Kurumsallaşan firmanın güçlenmesi, pazar payını artırması ve büyümesi; çalışanların iş güvencelerini sağlamalarına ve daha iyi imkanlarla çalışmalarına olanak sağlayacaktır. Çalışanların bu gelecek projeksiyonunu kavrayarak, mutlu ve destekçi olmaları, firmaya zaman ve verimlilik kazandıracaktır. Society for Human Resource Management‘ın 2016 yılında yayınladığı raporu, mutlu çalışanlara sahip işletmelerin 3 kat daha yaratıcı olduğuna ve yüzde 37 daha iyi bir ticari performans sergilediğine dikkat çekiyor. Kurumsallaşma sürecinde bu gücü çalışanların desteğiyle edinmek şirketin kurumsallaşma çabalarında başarı oranını arttıracaktır.

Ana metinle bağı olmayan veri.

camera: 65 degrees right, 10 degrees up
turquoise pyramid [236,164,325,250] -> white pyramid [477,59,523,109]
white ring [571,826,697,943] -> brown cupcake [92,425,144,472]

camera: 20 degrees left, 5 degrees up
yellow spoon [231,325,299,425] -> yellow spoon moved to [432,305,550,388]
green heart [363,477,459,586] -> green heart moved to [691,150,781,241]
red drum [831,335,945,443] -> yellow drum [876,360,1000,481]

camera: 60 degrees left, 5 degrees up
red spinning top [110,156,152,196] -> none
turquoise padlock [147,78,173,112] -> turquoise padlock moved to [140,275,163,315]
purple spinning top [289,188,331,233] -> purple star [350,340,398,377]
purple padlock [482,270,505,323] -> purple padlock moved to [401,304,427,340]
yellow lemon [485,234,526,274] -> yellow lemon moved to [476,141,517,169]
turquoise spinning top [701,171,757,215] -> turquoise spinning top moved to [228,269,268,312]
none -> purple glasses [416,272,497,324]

Yazının başında söz ettiğim yeni kıyafetlerini giymemek için çaba sarf eden çalışanların sorunu nasıl mı çözüldü? Bir kaç kişi haricinde ertesi gün herkes yeni kıyafetlerini giymişti. Bir gün öncesi, tüm çalışanlar ile bir araya geldik. Yeni kıyafetlerin güvenlik için gerekli olduğu, firmanın çalışanlarının sağlığını önemsediği için böyle bir güncellemeye gerek duyduğunu aktardık. Gelecek kalite standartları ile firmanın iş hacminin artacağı ve daha sağlıklı bir çalışma ortamına sahip olacaklarını paylaştık. En önemlisi de firmanın değişim sürecinin çalışanların da yararına olacağını anlattık. Her şeye rağmen yine de bir kaç çalışan kıyafetlerini giymemişti. Direnç gösterdikleri için mi? Hayır, beden ölçülerine uygun kıyafetler bir gün sonra temin edilecekmiş.